W opinii unijnych ekspertów Polska – obok Francji, Austrii i Holandii – będzie krajem, który w tym roku powinien zyskać na popularności wśród turystów z zagranicy.
– Nasze kraje szybko zareagowały i zrobiły wszystko, by zahamować pandemię – deklaruje Sebastian Kurz, kanclerz Austrii. – Do tych krajów można przyjechać samochodem, granice zostały zamknięte wcześnie i skutecznie, a baza turystyczna jest coraz lepsza – uważa Thomas Bareiss, odpowiedzialny za branżę turystyczną niemiecki wiceminister gospodarki. – Nie wykluczyłbym, że tego lata nie będzie powodów do skreślenia z listy potencjalnie bezpiecznych kierunków Balearów i wysp greckich. Przy tym mam nadzieję, że wszystkie dane, jakie spływają do Brukseli z krajów członkowskich są prawidłowe. Jeśli chodzi o Niemcy, to będziemy mogli znieść restrykcje dla zagranicznej turystyki w ciągu najbliższych trzech do ośmiu tygodni – dodaje.
****
▶ LISTA ZADAŃ:
A) Które kraje poza Polską, według tekstu o turystyce w Europie, powinny w tym roku zyskać na popularności wśród zagranicznych turystów?
B) Podaj dalszy ciąg tekstu o turystyce w Europie, zaczynając od miejsca po jego ostatnim zdaniu.

[Wpisy zbioru danych]
****
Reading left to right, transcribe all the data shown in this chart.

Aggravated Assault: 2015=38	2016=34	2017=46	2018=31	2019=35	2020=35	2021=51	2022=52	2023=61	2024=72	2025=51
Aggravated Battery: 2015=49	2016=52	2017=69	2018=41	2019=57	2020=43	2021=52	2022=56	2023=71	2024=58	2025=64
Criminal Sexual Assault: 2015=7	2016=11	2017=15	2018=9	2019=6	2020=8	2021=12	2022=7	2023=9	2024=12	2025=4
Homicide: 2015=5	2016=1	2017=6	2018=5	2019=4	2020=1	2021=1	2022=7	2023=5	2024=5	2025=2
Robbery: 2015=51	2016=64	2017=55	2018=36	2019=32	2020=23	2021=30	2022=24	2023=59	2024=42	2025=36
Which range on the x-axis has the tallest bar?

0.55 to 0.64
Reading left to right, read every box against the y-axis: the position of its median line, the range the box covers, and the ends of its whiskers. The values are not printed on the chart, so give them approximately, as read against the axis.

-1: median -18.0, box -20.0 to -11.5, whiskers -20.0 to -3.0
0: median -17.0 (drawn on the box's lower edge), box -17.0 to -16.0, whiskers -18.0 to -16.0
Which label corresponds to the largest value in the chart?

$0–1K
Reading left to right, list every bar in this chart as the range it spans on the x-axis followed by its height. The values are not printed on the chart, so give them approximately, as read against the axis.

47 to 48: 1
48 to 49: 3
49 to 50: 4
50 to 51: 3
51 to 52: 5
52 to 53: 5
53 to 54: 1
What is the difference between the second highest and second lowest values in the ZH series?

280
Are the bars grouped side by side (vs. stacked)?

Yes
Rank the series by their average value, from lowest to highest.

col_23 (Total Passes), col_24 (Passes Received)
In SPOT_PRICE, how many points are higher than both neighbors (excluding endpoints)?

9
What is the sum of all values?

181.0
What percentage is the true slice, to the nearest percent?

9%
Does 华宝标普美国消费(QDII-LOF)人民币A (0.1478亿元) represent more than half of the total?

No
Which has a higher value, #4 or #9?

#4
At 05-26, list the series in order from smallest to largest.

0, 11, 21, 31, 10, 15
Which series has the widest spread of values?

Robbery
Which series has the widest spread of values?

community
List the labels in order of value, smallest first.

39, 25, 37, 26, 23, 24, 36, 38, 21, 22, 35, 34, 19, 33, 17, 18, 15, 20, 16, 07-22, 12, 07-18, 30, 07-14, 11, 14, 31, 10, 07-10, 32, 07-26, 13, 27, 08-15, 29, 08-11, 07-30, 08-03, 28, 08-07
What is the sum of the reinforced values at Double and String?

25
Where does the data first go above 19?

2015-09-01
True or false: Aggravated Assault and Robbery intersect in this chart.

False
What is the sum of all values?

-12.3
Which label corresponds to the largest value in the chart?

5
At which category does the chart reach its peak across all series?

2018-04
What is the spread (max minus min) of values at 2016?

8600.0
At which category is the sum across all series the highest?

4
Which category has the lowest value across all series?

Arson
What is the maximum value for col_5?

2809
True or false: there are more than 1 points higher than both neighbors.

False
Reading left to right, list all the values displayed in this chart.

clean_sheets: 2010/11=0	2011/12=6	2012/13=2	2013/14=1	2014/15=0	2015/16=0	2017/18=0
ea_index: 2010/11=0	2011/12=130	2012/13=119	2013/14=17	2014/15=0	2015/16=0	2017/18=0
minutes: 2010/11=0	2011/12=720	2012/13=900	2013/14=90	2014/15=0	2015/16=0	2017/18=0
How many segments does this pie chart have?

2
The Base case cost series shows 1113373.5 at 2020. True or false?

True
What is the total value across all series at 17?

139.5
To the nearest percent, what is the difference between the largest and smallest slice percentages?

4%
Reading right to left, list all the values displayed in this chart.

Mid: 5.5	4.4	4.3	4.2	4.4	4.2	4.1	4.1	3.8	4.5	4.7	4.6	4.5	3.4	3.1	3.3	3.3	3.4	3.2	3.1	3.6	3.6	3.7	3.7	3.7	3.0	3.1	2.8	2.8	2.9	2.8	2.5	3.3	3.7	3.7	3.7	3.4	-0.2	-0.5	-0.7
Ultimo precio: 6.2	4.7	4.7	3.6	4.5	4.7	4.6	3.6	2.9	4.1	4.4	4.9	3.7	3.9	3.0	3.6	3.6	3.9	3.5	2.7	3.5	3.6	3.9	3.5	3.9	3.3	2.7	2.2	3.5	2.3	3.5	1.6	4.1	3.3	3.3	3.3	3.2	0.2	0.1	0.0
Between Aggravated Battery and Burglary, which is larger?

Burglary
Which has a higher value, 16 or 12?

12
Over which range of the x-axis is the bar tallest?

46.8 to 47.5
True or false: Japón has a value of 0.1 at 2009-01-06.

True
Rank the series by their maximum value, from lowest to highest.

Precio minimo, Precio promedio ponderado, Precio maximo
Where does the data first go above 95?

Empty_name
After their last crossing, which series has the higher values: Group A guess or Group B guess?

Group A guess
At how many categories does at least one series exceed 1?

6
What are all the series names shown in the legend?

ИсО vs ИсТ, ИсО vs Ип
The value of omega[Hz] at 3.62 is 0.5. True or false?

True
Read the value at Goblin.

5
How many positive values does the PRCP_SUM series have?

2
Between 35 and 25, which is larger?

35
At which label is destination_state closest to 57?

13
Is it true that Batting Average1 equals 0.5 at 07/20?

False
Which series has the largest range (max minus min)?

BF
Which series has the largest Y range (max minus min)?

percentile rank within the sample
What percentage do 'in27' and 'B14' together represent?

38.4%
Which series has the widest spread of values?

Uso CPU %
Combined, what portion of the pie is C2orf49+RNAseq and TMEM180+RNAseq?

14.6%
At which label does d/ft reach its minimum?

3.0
****
▶ UDZIELONE ODPOWIEDZI:
A) Francja, Austria i Holandia.

B)
Startujemy powoli
Dla Polski to bardzo ważny głos, bo to z Niemiec właśnie przyjeżdża do naszego kraju większość turystów. Tyle że hotelarze narzekają na brak informacji. Nie jest też tajemnicą, że turystyka i jej ochrona nie należą do rządowych priorytetów. Opóźnianie możliwych do szybkiego podjęcia decyzji o zniesieniu restrykcji, może spowodować, że polska branża straci wyjątkową okazję do wyjścia z głębokiego kryzysu. Dla turysty z Europy Zachodniej Słowacja, Czechy czy Litwa – przy jednakowej rekomendacji zdrowotnej – mogą mimo wszystko okazać się ciekawszym wyborem. A tam także można dojechać samochodem.